Le livre noir du communisme

Collectif de chercheurs au CNRS

 

Les "Malgré-Nous"

 

"Un dicton qui circulait dans les camps rend parfaitement compte de la multitude des origines de la population carcérale : "Si un pays n'est pas représenté au Goulag c'est qu'il n'existe pas." La France eut aussi ses prisonniers au Goulag, des prisonniers que la diplomatie ne mit pas beaucoup d'acharnement à défendre et récupérer.

Les trois départements de la Moselle, du Bas et du Haut-Rhin furent traités de manière particulière par les nazis triomphants : L'Alsace-Lorraine fut annexée, germanisée et même nazifiée. En 1942, les nazis décidèrent d'incorporer contre leur volonté les classes 1920 et 1924 dans l'armée allemande. Beaucoup de jeunes Mosellans et Alsaciens qui n'éprouvaient nulle envie de servir sous l'uniforme allemand tentèrent d'échapper à ce "privilège". Jusqu'à la fin de la guerre, ce fût au total 21 classes d'âge qui furent mobilisées en Alsace et 14 en Moselle, soit 130 000 jeunes hommes. Envoyés en majorité sur le front russe, 22 000 "Malgré-nous" tombèrent au combat. Les Soviétiques, informés par la France libre de cette situation particulière, lancèrent des appels à la désertion, promettant le retour dans la France combattante. De fait et quelles que soient les circonstances, 23 000 Alsaciens-Lorrains furent fait prisonniers ; c'est le nombre de dossiers que les autorités russes remirent en 1995 aux autorités françaises. Un grand nombre d'entre eux furent regroupés au camp 188 de Tambov sous la garde du MVD [services secrets soviétiques] dans les conditions de survie effroyables : sous-alimentation, travail forcé dans les forêts, habitats primitifs (des cabanes de bois à demi-enterrées), absence de tout soin médical. Les rescapés de ce camp de la mort lente estiment que près de 10 000 de leurs compagnons y moururent en 1944 et 1945.

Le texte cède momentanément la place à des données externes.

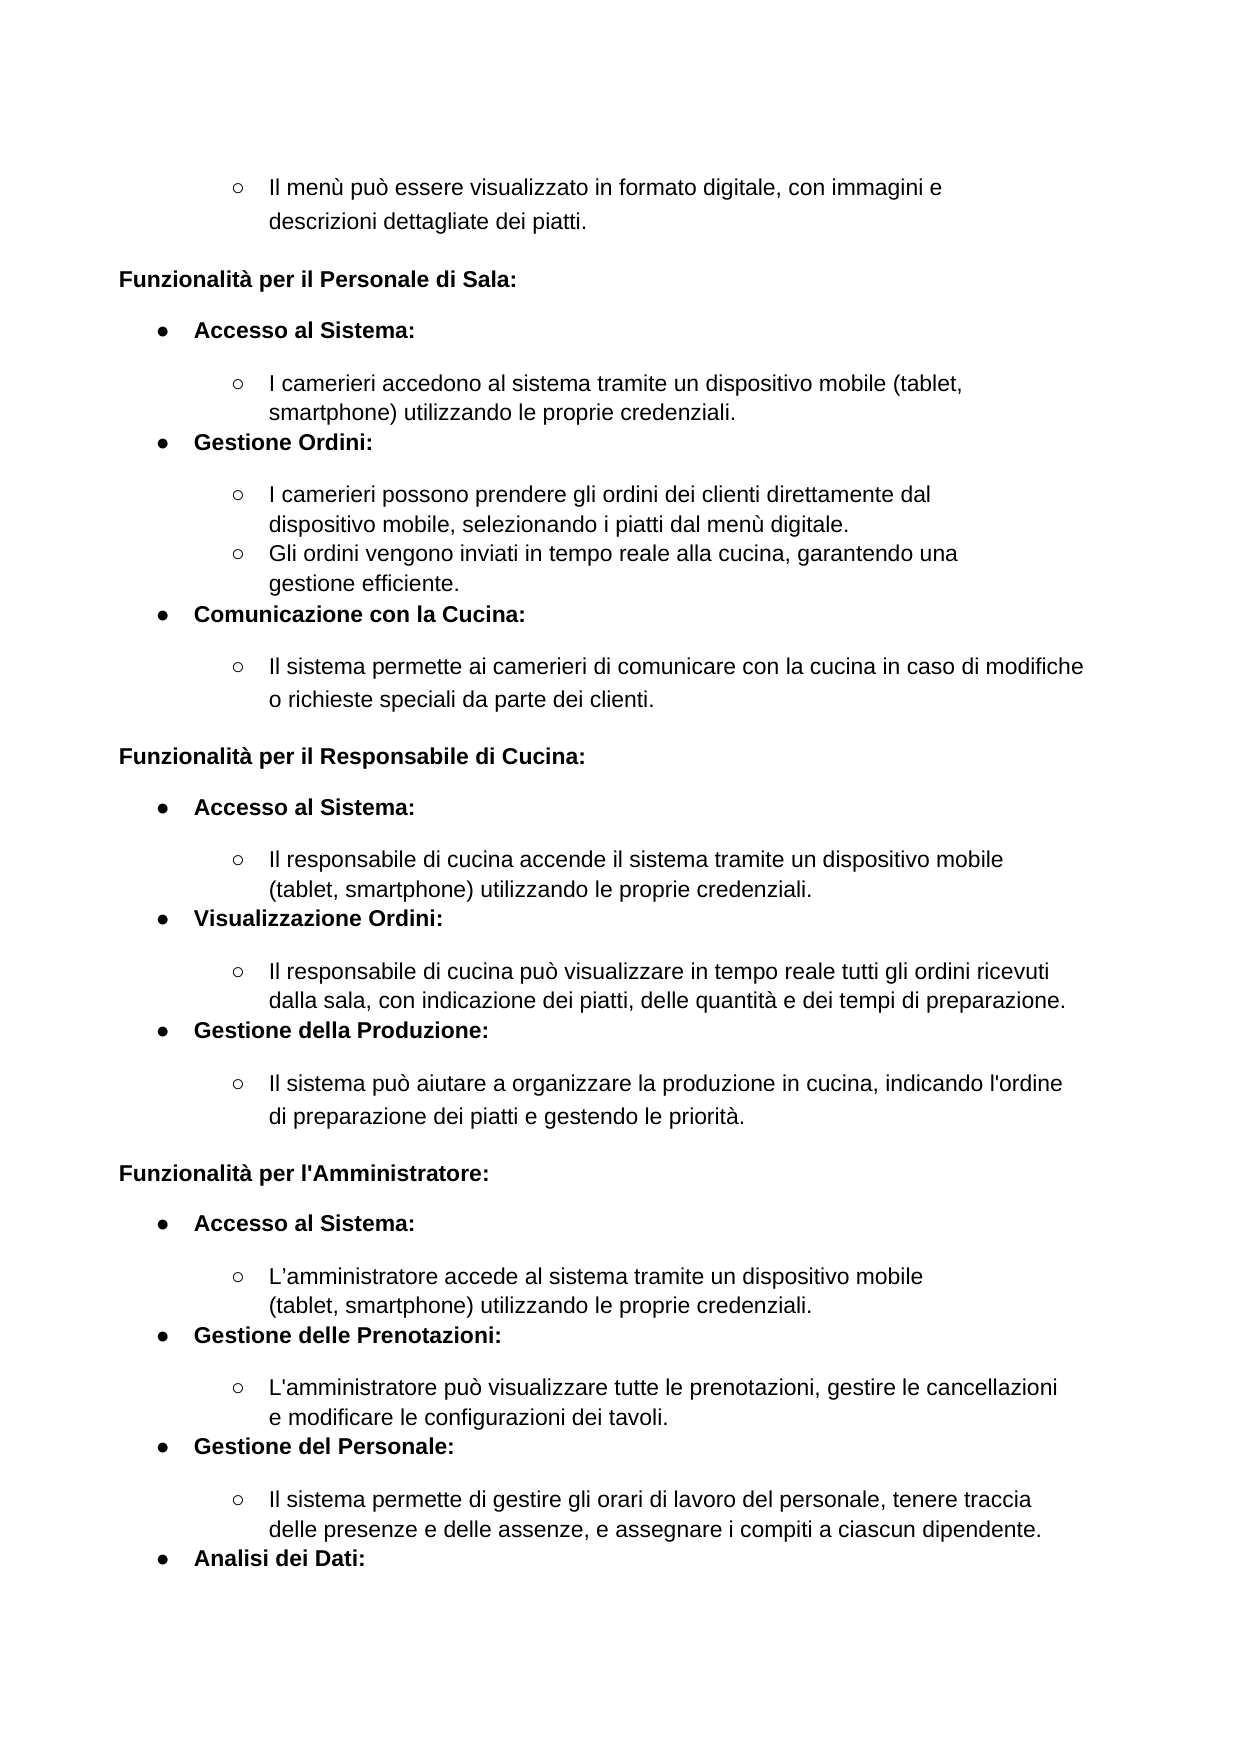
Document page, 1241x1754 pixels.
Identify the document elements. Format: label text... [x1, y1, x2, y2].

list Il responsabile di cucina può visualizzare in tempo reale tutti gli ordini ricevuti dalla sala, con indicazione dei piatti, delle quantità e dei tempi di preparazione. [231, 958, 1103, 1014]
text Funzionalità per l'Amministratore: [119, 1159, 1103, 1186]
list I camerieri possono prendere gli ordini dei clienti direttamente dal dispositivo mobile, selezionando i piatti dal menù digitale. [231, 481, 1042, 537]
list Gestione Ordini: [156, 428, 1103, 455]
list Gestione delle Prenotazioni: [156, 1322, 1103, 1348]
list Analisi dei Dati: [156, 1545, 1103, 1571]
list I camerieri accedono al sistema tramite un dispositivo mobile (tablet, smartphone) utilizzando le proprie credenziali. [231, 369, 1094, 425]
list L’amministratore accede al sistema tramite un dispositivo mobile (tablet, smartphone) utilizzando le proprie credenziali. [231, 1263, 996, 1318]
list Gestione del Personale: [156, 1433, 1103, 1460]
list Il sistema permette ai camerieri di comunicare con la cucina in caso di modifiche o richieste speciali da parte dei clienti. [231, 653, 1101, 713]
list Il menù può essere visualizzato in formato digitale, con immagini e descrizioni dettagliate dei piatti. [231, 174, 1055, 234]
list Il responsabile di cucina accende il sistema tramite un dispositivo mobile (tablet, smartphone) utilizzando le proprie credenziali. [231, 846, 1078, 902]
list Accesso al Sistema: [156, 317, 1103, 343]
list Accesso al Sistema: [156, 794, 1103, 820]
list Gestione della Produzione: [156, 1017, 1103, 1043]
list Visualizzazione Ordini: [156, 905, 1103, 932]
list Il sistema permette di gestire gli orari di lavoro del personale, tenere traccia delle presenze e delle assenze, e assegnare i compiti a ciascun dipendente. [231, 1486, 1084, 1542]
list Gli ordini vengono inviati in tempo reale alla cucina, garantendo una gestione efficiente. [231, 540, 1048, 597]
list Comunicazione con la Cucina: [156, 601, 1103, 627]
list Il sistema può aiutare a organizzare la produzione in cucina, indicando l'ordine di preparazione dei piatti e gestendo le priorità. [231, 1070, 1084, 1129]
text Funzionalità per il Personale di Sala: [119, 266, 1103, 293]
text Funzionalità per il Responsabile di Cucina: [119, 743, 1103, 769]
list Accesso al Sistema: [156, 1210, 1103, 1236]
list L'amministratore può visualizzare tutte le prenotazioni, gestire le cancellazioni e modificare le configurazioni dei tavoli. [231, 1374, 1073, 1430]
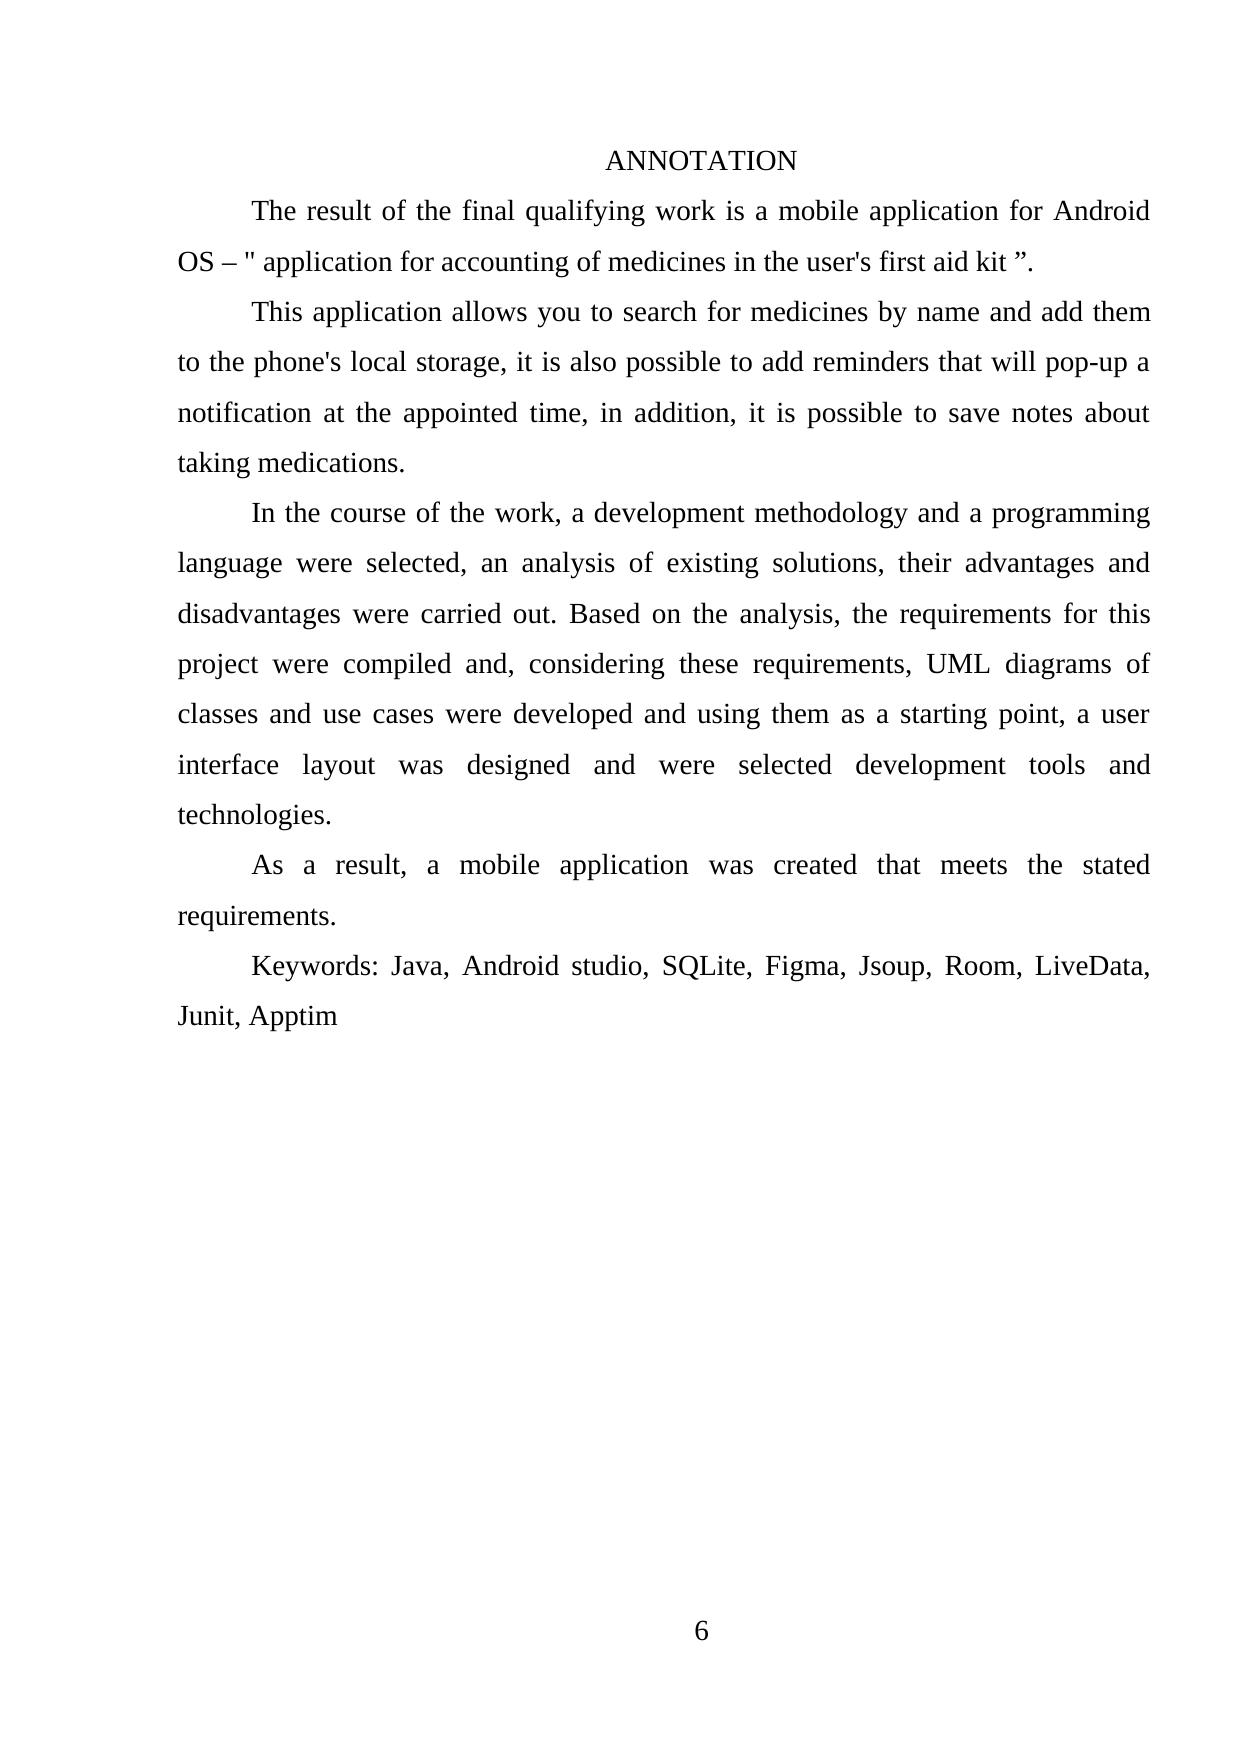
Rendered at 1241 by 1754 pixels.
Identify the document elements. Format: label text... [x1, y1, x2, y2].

A l'issu de longues négociations, 1500 prisonniers avaient été libérés à l'été 1944 et avaient été rapatriés à Alger. Si Tambov est le camp où le plus grand nombre d'Alsaciens-Lorrains furent internés, il existait d'autres camps où ces derniers furent retenus prisonniers, dessinant ainsi une sorte de sous-Archipel particulier à ces Français qui ne purent combattre pour la libération de leur pays."

 

 

Bolcheviks et ouvriers

 

"A la fin de 1919 et au début de 1920, les relations entre le pouvoir bolchévique et le monde ouvrier se dégradèrent encore d'avantage, à la suite de la militarisation de plus de deux mille entreprises. Principal artisan de la militarisation du travail, Léon Trotski développa, lors du IXème Congrès du Parti, en mars 1920, ses conceptions sur la question. L'homme est naturellement porté à la paresse, expliqua Trotski.

Sous le capitalisme, les ouvriers doivent chercher du travail pour survivre. C'est le marché capitaliste qui aiguillonne le travailleur. Sous le socialisme, "l'utilisation des ressources de travail remplace le marché". L'Etat a donc pour tâche d'orienter, d'affecter, d'encadrer le travailleur, qui doit obéir tel un soldat à l'Etat ouvrier, défenseur des intérêts du prolétariat. Tels étaient le fondement et le sens de la militarisation du travail, vivement critiquée par une minorité de syndicalistes et de dirigeants bolchéviques ; elle signifiait, en effet, l'interdiction des grèves, assimilées à une désertion en temps de guerre, le renforcement de la discipline et des pouvoirs de la direction, la subordination complète des syndicats et des comités d'usine, dont le rôle se bornait désormais à mettre en oeuvre la politique productiviste, l'interdiction pour les ouvriers de quitter leur poste de travail, la sanction de l'absentéisme et des retards, fort nombreux en ces temps où les ouvriers étaient à la recherche, toujours problématique, de nourriture."